いつものように眉間に皺を寄せた表情ではなく、ただ淡々と。
だからバジルは、宝石のような翠の瞳、と獄寺の瞳を表現して笑った。二人の瞳がもし混ざり合ったら、それはきっと、嘘のようにきれいな海の色になるのに。
絵の具ではないから混ざらない。それを残念に思う。
たとえ眼球を刳り貫いても混ぜようもない。
彼はとてもきれいな色彩を持っていたけれど、その中でも瞳の色は本当にきれいな色をしていた。
自分の瞳の色も嫌いではない。けれど青みがかった瞳の色は慣れ親しみ過ぎて何の感慨も浮かばないだけだ。

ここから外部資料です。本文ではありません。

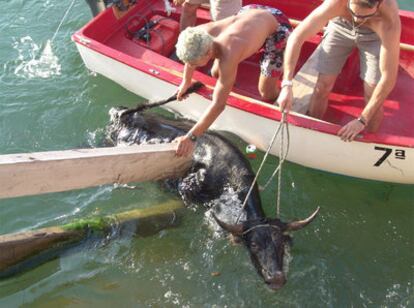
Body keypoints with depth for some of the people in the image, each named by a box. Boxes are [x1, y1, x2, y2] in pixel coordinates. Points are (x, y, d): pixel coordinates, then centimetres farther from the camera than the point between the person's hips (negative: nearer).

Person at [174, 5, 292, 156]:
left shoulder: (228, 56, -45)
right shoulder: (200, 32, -27)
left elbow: (218, 105, -40)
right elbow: (191, 54, 0)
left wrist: (191, 137, -39)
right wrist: (186, 81, 9)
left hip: (277, 27, -6)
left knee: (266, 93, -5)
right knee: (216, 73, 8)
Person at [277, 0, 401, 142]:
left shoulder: (389, 20, -42)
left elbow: (389, 77, -35)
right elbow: (296, 37, -36)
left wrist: (362, 120, -32)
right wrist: (286, 85, -43)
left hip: (375, 34, -1)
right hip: (341, 25, 1)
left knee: (374, 97, -7)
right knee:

反して獄寺の色は店に並べられる宝石のように価値のあるように思った。自分の瞳の色を言われるまで、彼の瞳の色を気にしたことはなかったのだけれど。
「緑と青って混ぜたらエメラルドグリーンだよな」
紫煙と共に吐かれた獄寺の台詞に、そうですね、と返す。
そう。エメラルドグリーン。宝石の色。海の色。同じことを思ってくれたことが何故か嬉しくてバジルは笑った。

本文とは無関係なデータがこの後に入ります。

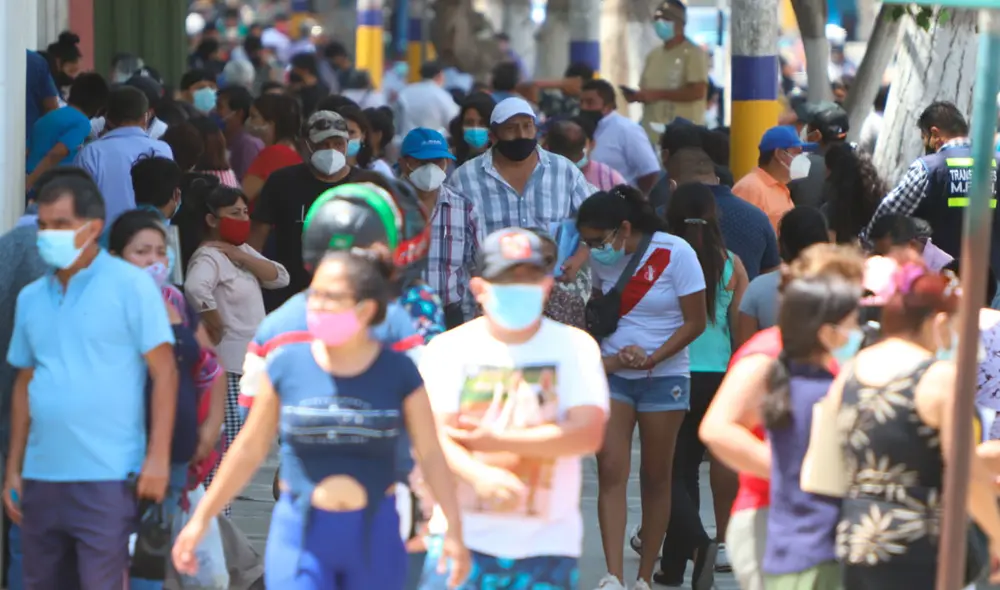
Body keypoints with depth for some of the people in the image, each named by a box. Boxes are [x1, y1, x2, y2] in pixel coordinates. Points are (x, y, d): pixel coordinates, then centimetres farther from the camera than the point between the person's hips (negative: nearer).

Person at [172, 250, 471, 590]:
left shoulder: (397, 371, -3)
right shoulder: (287, 366, -1)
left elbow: (431, 454, -2)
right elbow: (249, 450, 5)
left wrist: (454, 529, -7)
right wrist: (201, 518, 6)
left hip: (375, 535, 1)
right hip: (301, 533, -1)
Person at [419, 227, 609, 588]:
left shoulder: (575, 347, 5)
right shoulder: (449, 348, 4)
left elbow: (588, 433, -8)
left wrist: (498, 443, -12)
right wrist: (481, 475, -27)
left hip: (547, 543, 1)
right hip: (465, 536, 0)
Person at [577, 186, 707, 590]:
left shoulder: (675, 254, -11)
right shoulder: (602, 259, 2)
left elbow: (695, 322, -9)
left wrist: (650, 359, -16)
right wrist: (604, 359, -4)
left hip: (664, 376, -3)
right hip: (611, 375, 3)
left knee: (656, 477, 4)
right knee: (611, 473, -11)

それに獄寺は少し怪訝そうな顔をしたけれど、すぐに眉間の皺は解かれた。
「嘘みたいにきれいな海の色になると思うんですよね」
「何が?」
「拙者の瞳の色と、獄寺殿の瞳の色を混ぜたら」
頭の中で想像してみたのか、やや間があって。
それから獄寺は彼にしては珍しく、ツナ以外の人間に対して屈託なく笑った。
「そうだな」
さすがに瞳の色は混ざらないけど、と続ける獄寺に、バジルは混ざればいいのにと思った。
ふと思いついて、獄寺との距離を縮める。
バジルよりも少し高い位置にある瞳がバジルを映した。緑色の中にいる自分。
じっと瞳を見つめるバジルに不思議そうに獄寺が問う。
「何してんだ?」
「獄寺殿の瞳に映る拙者の瞳の色を見てました」
「は?」
「すごく小さくて見づらいけど」
彼の瞳に映る自分の瞳は、決して混ざることのないバジルと獄寺の色が混ざり合っている。
それには獄寺も興味を惹かれたようで、口に咥えていたタバコを手にとって遠ざけ、バジルの瞳を覗き込む。

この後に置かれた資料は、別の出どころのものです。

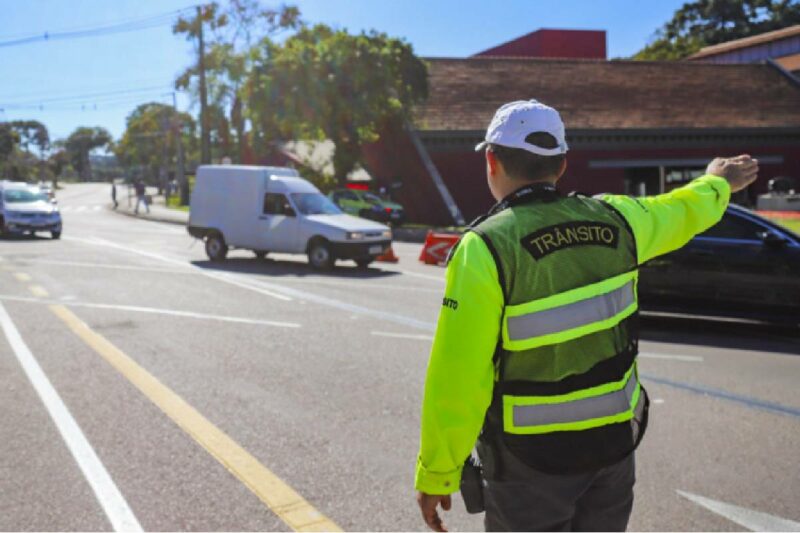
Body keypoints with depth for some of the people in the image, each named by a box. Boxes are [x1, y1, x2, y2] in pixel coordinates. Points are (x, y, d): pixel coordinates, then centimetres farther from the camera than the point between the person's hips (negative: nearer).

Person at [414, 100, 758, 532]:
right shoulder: (613, 219, -5)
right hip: (614, 439, 5)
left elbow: (458, 377, -22)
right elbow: (682, 211, 18)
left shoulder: (486, 248, -21)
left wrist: (436, 474, -11)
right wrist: (717, 184, 40)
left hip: (531, 460, -5)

距離が縮んだ所為で獄寺の瞳の中のエメラルドが少し大きく見えた。
さらりと顔にかかる銀の髪が少しくすぐったかった。
「あ、ほんとだ」
「でも少し残念です」
「なんで」
「だって、せっかくの色なのに、こんなに近くでよく見ないと見られないなんて」
「ああ、確かに」
小さく見える、エメラルドグリーン。
たとえばこれが恋人や家族の持つ色彩ならその瞳を覗き込むことも容易いけれど。
獄寺とバジルはそんな関係ではないし、そこまで親しい訳でもない。
今こうして瞳を覗きあっていることだって不思議なくらいなのだ。次はいつ見られるかわからない。やはり残念だ、とバジルは思った。
「また見てえな」
「え?」
「お前の言う『嘘みたいにきれいな海の色』見るの、結構めんどいだろ」
「そうですね」
「金かかったり、時間かかったり、とにかくそんな海見るのって大変だろ」
けど、と獄寺は言う。
「色見るだけなら、こっちのが手軽で安上がりだ。お前、たまに面貸せよ」
そう言って獄寺は笑った。
その所為で瞳の中の色を見ることは出来なくなったけれど、惜しいとは思わなかった。
貴重な彼の笑顔を見て、何故か鼓動が跳ねたけれど。
帰り道、ふと思い立って絵の具とパレットを買ってみた。
緑と青を混ぜてみたけれど、彼の瞳の中で見た色ほどきれいな色にはならなかった。
なぜこんな茨道コンビ!(驚愕)
そして思った以上にすらすら書けた衝撃の事実。